Sur l’immigration, le rapport est relativement optimiste. Les phénomènes de tension qui peuvent être engendrés ne touchent pas seulement les Etats dit fragiles. Nous soutenons l’option prise par le rapport d’un nouveau regard sur l’Afrique et d’une redéfinition de notre politique africaine. Mais, force est de constater que la politique actuelle d’immigration, en particulier en matière de reconduite à la frontière, handicape fortement l’élaboration d’une politique effectivement « partenariale » d’aide au développement.
Sur la question de nos valeurs et des droits de la personne, nous pensons que la France aurait tout intérêt à promouvoir la laïcité y compris dans sa politique étrangère et qu’à l’échelle européenne, elle devrait insister pour que la Charte de droits fondamentaux de l’Union serve de référent.
À l’OMC, nous estimons indispensable que la France promeuve la prise en compte des critères sociaux et environnementaux.
Sur la formation des personnels et les détachements croisés, nous souhaitons insister sur la nécessité de mobilité pour la majorité des agents à la représentation permanente à Bruxelles ou au SGAE, en particulier pour les diplomates ayant vocation à occuper des postes dans des ambassades bilatérales en Europe.

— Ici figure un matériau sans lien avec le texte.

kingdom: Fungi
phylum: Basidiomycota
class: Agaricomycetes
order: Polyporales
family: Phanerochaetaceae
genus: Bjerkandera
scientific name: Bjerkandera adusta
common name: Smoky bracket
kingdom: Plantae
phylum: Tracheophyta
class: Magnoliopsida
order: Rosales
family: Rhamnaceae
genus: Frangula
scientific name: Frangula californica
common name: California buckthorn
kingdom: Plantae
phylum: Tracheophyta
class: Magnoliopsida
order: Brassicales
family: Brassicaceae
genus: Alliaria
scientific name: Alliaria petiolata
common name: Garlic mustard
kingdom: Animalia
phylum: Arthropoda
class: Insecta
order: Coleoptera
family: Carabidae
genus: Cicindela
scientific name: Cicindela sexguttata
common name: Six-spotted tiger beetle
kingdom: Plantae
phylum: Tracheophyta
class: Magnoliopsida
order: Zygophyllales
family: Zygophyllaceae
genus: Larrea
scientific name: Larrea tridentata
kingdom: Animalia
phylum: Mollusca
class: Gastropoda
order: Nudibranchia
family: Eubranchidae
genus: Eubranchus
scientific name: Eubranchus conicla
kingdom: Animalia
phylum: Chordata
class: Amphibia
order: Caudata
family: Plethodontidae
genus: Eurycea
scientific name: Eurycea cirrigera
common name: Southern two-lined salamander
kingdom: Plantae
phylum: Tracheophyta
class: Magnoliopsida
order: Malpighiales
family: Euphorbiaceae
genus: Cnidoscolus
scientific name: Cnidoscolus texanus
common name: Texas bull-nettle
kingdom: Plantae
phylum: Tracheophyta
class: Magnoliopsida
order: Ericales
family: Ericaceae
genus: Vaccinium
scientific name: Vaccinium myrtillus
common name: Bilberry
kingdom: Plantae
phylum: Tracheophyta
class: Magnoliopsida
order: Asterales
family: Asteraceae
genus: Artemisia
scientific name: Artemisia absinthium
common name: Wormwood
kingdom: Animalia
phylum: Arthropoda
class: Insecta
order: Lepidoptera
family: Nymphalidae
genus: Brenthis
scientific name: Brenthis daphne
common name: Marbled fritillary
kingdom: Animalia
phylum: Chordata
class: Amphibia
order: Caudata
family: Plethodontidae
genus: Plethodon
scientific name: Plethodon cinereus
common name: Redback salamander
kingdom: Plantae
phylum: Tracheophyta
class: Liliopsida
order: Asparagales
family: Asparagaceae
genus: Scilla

En ce qui concerne l’action culturelle extérieure, atout majeur de notre diplomatie, une structure efficace de pilotage au sein du ministère reste à définir. Une nouvelle volonté politique doit conduire les pouvoirs publics français à conforter la francophonie menacée aujourd’hui d’affadissement et de recul dans le monde.
Sur la création d’une nouvelle direction des affaires économiques et globales, nous pensons indispensable de compléter le dispositif tel qu’envisagé par une forte articulation avec les services responsables des questions européennes, puisque sur beaucoup des questions qui seront ainsi traitées, il est utile et souvent plus efficace de définir et de défendre des positons européennes. Plus globalement, les propositions de réforme s’appliquant au MAEE peuvent contribuer à renforcer la capacité de la France à avoir une politique étrangère propre tout en étant un acteur engagé de l’Union européenne et adaptée au monde global. La question qui se posera est celle des moyens de leurs mises en œuvre alors que le Ministre vient d’annoncer la suppression de 700 emplois en trois ans. Le travail de la RGPP, intervenu avant même la conclusion des travaux de la Commission du Livre Blanc, et imposant des réductions drastiques des moyens du MAE, handicape gravement les suites de cette réflexion et fait peser un doute sérieux sur la volonté du gouvernement de mettre en œuvre la réforme.